Items listed in a dataset
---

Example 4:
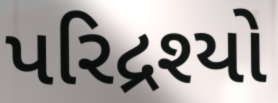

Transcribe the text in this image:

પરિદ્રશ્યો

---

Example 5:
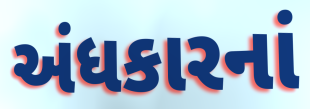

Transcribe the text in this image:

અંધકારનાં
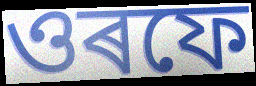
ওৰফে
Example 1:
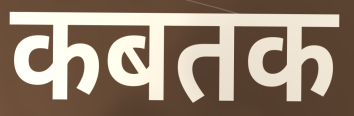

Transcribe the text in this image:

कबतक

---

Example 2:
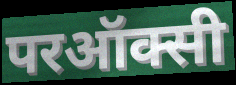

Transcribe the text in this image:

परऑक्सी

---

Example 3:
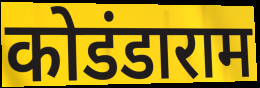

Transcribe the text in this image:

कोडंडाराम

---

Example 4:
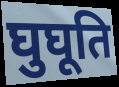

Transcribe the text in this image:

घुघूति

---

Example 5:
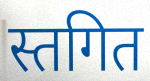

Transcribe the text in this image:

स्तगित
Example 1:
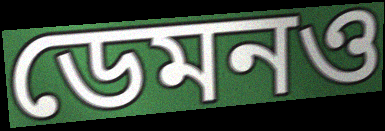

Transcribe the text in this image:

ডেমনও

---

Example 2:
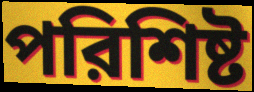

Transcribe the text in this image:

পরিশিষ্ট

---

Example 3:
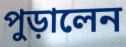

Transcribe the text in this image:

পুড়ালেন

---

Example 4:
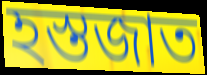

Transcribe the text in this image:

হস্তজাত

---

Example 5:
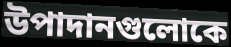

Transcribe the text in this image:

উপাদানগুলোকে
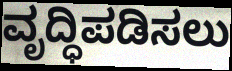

**EXERCISE PROMPT**
Can you edit the items above so that every "Transcribe" reads "Write out" and nothing else changes? Leave the pictures out of what you give back.

**ANSWER TO THIS TASK**
---

Example 4:

Write out the text in this image:

પરિદ્રશ્યો

---

Example 5:

Write out the text in this image:

અંધકારનાં
ওৰফে
Example 1:

Write out the text in this image:

कबतक

---

Example 2:

Write out the text in this image:

परऑक्सी

---

Example 3:

Write out the text in this image:

कोडंडाराम

---

Example 4:

Write out the text in this image:

घुघूति

---

Example 5:

Write out the text in this image:

स्तगित
Example 1:

Write out the text in this image:

ডেমনও

---

Example 2:

Write out the text in this image:

পরিশিষ্ট

---

Example 3:

Write out the text in this image:

পুড়ালেন

---

Example 4:

Write out the text in this image:

হস্তজাত

---

Example 5:

Write out the text in this image:

উপাদানগুলোকে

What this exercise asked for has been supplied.